WHAT IS NEEDED
In the data below, find every line with the string "left" and pull it out.

DATA SHOWN
┄┄┄┄┄┄
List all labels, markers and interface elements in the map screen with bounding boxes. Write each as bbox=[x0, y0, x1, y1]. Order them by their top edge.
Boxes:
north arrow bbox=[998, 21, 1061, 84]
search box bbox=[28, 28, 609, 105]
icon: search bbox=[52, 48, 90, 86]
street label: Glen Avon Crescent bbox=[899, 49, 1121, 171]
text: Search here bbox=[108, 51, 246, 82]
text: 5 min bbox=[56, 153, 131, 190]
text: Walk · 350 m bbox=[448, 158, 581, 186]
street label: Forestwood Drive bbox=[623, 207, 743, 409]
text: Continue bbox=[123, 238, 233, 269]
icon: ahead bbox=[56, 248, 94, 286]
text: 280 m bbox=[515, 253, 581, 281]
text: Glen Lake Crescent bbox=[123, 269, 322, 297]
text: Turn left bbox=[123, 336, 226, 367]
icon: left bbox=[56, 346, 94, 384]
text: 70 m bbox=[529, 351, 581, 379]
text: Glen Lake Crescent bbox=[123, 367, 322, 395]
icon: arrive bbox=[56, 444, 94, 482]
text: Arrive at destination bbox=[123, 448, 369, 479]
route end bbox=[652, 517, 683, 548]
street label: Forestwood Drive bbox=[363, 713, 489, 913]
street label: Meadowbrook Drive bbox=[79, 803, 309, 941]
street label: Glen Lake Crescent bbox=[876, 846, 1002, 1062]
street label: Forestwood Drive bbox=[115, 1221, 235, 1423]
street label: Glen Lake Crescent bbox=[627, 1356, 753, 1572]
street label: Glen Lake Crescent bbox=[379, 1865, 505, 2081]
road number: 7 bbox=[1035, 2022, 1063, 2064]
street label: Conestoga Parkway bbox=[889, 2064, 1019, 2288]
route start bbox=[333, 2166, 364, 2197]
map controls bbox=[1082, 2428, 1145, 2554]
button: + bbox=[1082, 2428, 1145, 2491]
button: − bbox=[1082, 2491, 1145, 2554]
┄┄┄┄┄┄
RESPONSE FOR THIS EXERCISE
text: Turn left bbox=[123, 336, 226, 367]
icon: left bbox=[56, 346, 94, 384]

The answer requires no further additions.